The UN’s Basic Principles for the Treatment of Prisoners (BTP) states that the standard of healthcare within prisons be the same as that in the public healthcare system—a fact that is clearly not the case in Burma, even despite the scandalously poor state of public hospitals and clinics in the country.
Many prisoners leave imprisonment suffering from ongoing health conditions, often made worse by the poor standards of food and healthcare in Burma’s prisons. Thailand’s Correctional Law is instructive when it comes to appropriate legal standards in this area. It makes direct reference to the aspects of prison life in which standards must be upheld, including “rice, food, prisoner’s work, welfare shop and managerial administration… prison kitchens, canteens, medical centers and garbage treatment,” along with mandating educational and vocational opportunities are provided to prisoners.

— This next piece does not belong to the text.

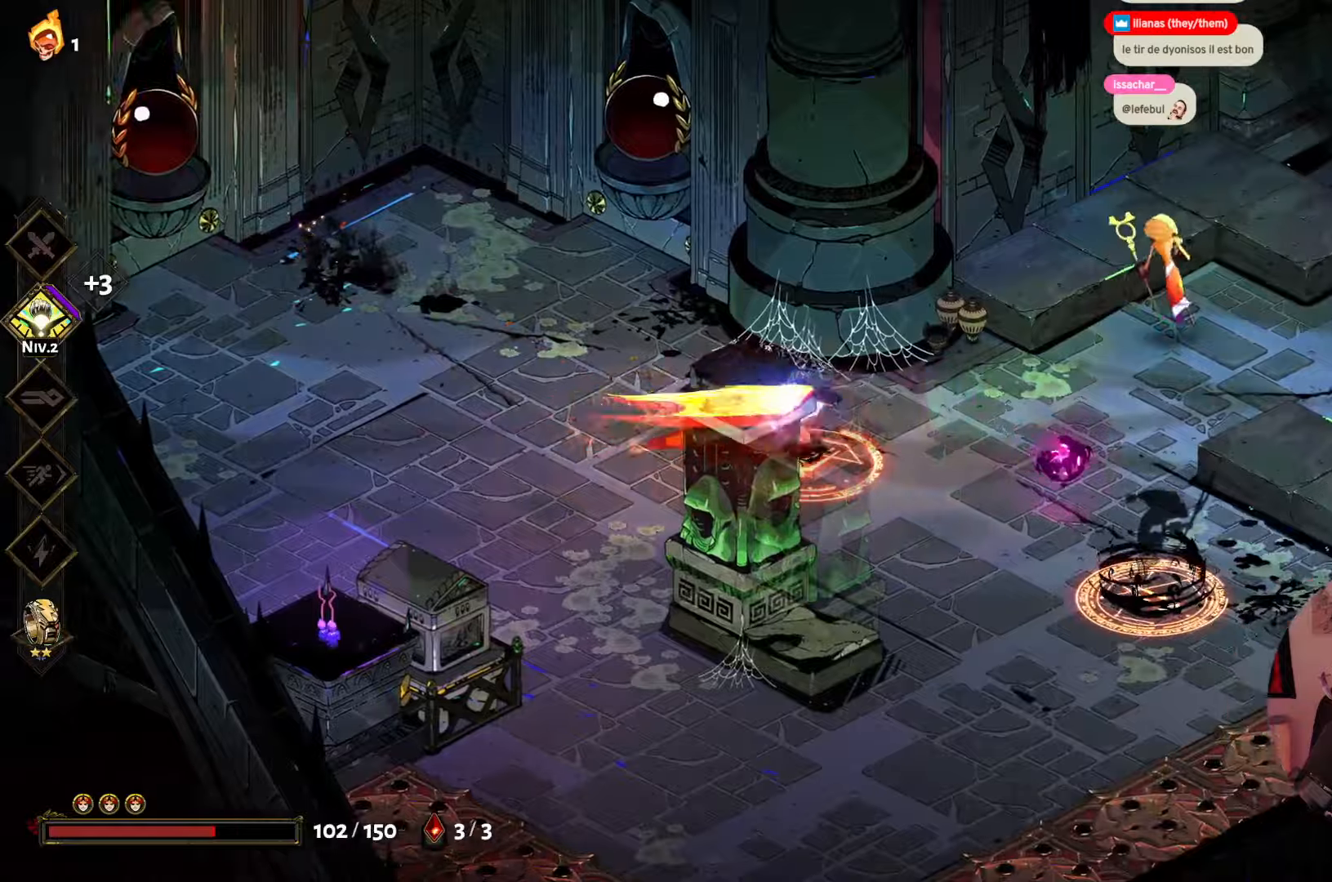
{"buttons": [], "left_stick": "up-right", "right_stick": "center", "events": [[134, "A", "up"], [317, "Y", "down"], [317, "left_stick", "up-right"], [467, "Y", "up"]]}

Burma’s draft prisons bill, by contrast, does not go nearly far enough to establish what standards are expected. There are no detailed plans to ensure the educational advancement or rehabilitation of detainees, again simply saying these opportunities will be provided for without elaboration. The bill says the Prison Department must have a correctional plan, without any detail as to how this will be administered and who will monitor the progress and rehabilitation of prisoners.
The prison system is in dire need of reform and the Draft Prison Law does not go far enough to achieve this. The above examples are only some of the areas in which this law falls drastically short of minimum international standards and domestic prison laws of neighboring countries.
The time for a prison system free from flagrant, systematic human rights violations is well overdue in Burma, and it is imperative that parliament rejects this bill in its current form until extensive changes have been made.
Bo Kyi is a former political prisoner and cofounder and joint secretary of the Assistance Association for Political Prisoners Burma.